Work request A:
Print, word for word, the part of the reading survey that starts at the words "Zero non-fiction." and ends with the words "a nb protagonist.".

Selected passage:
The first book you will finish (or did finish!) in 2023:
I have no idea... Probably the next RoL GN that's coming out in late January. But it also wouldn't surprise me if it was something else entirely. Like, last year I said "It might be Master of Djinn, which is my current Kindle book, or it might be Light from Uncommon Stars, which is my hard copy book" -- and you can see those books were #10 and 11 and I didn't even fully finish them in time for Hugo voting, IIRC. I thought I might finish Beartown next, but that was a book from the VRBO and stayed in Hawaii, so unless I go to the effort of tracking it down, it might not get finished. And I'm also about 40% into Adrian Tchaikovsky's City of Last Chances, which I started reading on the plane to Hawaii and am really enjoying, but it's also a really long book, and I'm not sure when I'll next be doing a chunk of reading, since that doesn't seem to happen regularly anymore, especially once work starts up again.
How many books read in 2022
20. Abysmal. And only 7 are full-length novels. (I did a lot of sudoku and watched a lot of Taskmaster, though :P)
Fiction/Non-Fiction ratio?
Zero non-fiction.
Male/Female authors?
4 individual male authors (5 books by male authors), 9 individual female authors (14 books by female authors), and 1 husband-wife duo writing under a female pen name.
10 books with male protagonists (well, unless you count Des as a co-protagonist if the Penric books), 5 books with female protagonists, 3 books with M and F co-protagonists (alternative POVs), and 1 book with a nb protagonist.
Most books read by one author this year?
Lois McMaster Bujold with 6, followed by Ben Aaronovitch with 1.5. No other duplicates, although I did read short stories / novelettes by Seanan McGuire, Cat Valente, and Alix E. Harrow in addition to the novella+ length books I'm counting.
Favorite books read?
Elder Race and She Who Became the Sun, but I also greatly enjoyed Assassins of Thasalon.
Best books you read in 2022?
She Who Became the Sun, I think. Elder Race is also really good, but SWBtS is more ambitious, I think.
Least favorite?
A Psalm for the Wild-Built. Not only did I dislike the book, and was really annoyed for it to get the Hugo novella win over a book I considered much more worthy (Elder Race), but it also cemented in my mind the disappointing trend of Becky Chambers, an author whose worldbuilding I like a lot, and whose strengths as an author I was enjoying watching grow from Wayfarers 1 to Wayfarers 3, basically becoming entrenched in my least favorite aspects of her writing and doubling down on all of that stuff instead of the stuff I wish she would do more of. I mean, obviously, she can write whatever makes her happy and/or makes her money, but to me personally it feels like a waste.

Work request B:
Arrange the listing below as a Markdown table with the columns Row and Line. Start at the first line of the listing, end with the line containing "Если на берегах рек и озер есть песча", and leave out blank lines.

Data excerpts:
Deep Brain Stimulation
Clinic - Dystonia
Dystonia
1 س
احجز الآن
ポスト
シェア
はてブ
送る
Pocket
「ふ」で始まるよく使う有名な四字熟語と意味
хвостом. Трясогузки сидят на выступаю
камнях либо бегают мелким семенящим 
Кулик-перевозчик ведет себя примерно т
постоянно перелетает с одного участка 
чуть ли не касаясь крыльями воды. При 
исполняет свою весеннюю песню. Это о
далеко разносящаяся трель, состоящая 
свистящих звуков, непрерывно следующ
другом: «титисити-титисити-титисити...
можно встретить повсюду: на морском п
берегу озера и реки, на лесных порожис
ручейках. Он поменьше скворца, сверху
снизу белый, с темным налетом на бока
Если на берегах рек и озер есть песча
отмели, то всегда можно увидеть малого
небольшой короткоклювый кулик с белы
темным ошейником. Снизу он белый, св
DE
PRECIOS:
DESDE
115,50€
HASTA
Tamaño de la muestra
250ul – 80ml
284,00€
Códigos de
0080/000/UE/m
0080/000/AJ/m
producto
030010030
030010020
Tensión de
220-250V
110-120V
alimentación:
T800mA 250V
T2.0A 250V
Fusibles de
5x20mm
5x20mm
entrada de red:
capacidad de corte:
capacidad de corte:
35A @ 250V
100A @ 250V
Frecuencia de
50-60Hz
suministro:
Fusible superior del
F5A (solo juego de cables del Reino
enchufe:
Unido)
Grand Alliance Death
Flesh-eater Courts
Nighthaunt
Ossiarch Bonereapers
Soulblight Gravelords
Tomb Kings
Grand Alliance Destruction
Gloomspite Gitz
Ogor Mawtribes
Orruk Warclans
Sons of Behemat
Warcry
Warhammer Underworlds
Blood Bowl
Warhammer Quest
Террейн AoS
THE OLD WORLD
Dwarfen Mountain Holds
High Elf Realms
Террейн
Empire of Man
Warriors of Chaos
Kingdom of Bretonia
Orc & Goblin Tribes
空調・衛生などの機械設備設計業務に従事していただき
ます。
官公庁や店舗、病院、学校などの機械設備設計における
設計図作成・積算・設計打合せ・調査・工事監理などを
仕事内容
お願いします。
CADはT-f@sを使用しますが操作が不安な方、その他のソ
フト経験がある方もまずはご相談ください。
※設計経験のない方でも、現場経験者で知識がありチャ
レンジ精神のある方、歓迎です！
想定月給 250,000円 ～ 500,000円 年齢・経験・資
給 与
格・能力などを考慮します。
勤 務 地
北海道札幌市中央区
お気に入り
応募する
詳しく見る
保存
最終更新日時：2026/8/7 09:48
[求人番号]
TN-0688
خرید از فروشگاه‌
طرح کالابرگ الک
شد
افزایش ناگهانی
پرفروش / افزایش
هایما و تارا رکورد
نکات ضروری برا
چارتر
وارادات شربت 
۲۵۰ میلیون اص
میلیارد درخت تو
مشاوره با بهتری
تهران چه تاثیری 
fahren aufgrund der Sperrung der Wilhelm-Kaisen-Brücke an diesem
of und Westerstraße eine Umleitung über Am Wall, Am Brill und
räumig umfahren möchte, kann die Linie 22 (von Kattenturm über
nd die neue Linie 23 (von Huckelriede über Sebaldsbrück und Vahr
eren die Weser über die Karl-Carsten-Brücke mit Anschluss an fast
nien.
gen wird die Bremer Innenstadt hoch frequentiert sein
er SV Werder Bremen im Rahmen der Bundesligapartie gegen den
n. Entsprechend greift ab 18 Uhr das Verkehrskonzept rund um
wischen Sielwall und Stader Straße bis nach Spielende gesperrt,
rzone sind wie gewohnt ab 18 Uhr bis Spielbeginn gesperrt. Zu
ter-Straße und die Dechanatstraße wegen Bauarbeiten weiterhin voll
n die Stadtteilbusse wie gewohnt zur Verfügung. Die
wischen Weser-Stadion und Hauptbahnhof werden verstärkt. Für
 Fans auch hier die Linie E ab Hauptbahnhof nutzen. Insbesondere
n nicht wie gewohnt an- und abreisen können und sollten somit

Worked solution A:
Zero non-fiction.
Male/Female authors?
4 individual male authors (5 books by male authors), 9 individual female authors (14 books by female authors), and 1 husband-wife duo writing under a female pen name.
10 books with male protagonists (well, unless you count Des as a co-protagonist if the Penric books), 5 books with female protagonists, 3 books with M and F co-protagonists (alternative POVs), and 1 book with a nb protagonist.

Worked solution B:
| Row | Line |
|---|---|
| 1 | Deep Brain Stimulation |
| 2 | Clinic - Dystonia |
| 3 | Dystonia |
| 4 | 1 س |
| 5 | احجز الآن |
| 6 | ポスト |
| 7 | シェア |
| 8 | はてブ |
| 9 | 送る |
| 10 | Pocket |
| 11 | 「ふ」で始まるよく使う有名な四字熟語と意味 |
| 12 | хвостом. Трясогузки сидят на выступаю |
| 13 | камнях либо бегают мелким семенящим  |
| 14 | Кулик-перевозчик ведет себя примерно т |
| 15 | постоянно перелетает с одного участка  |
| 16 | чуть ли не касаясь крыльями воды. При  |
| 17 | исполняет свою весеннюю песню. Это о |
| 18 | далеко разносящаяся трель, состоящая  |
| 19 | свистящих звуков, непрерывно следующ |
| 20 | другом: «титисити-титисити-титисити... |
| 21 | можно встретить повсюду: на морском п |
| 22 | берегу озера и реки, на лесных порожис |
| 23 | ручейках. Он поменьше скворца, сверху |
| 24 | снизу белый, с темным налетом на бока |
| 25 | Если на берегах рек и озер есть песча |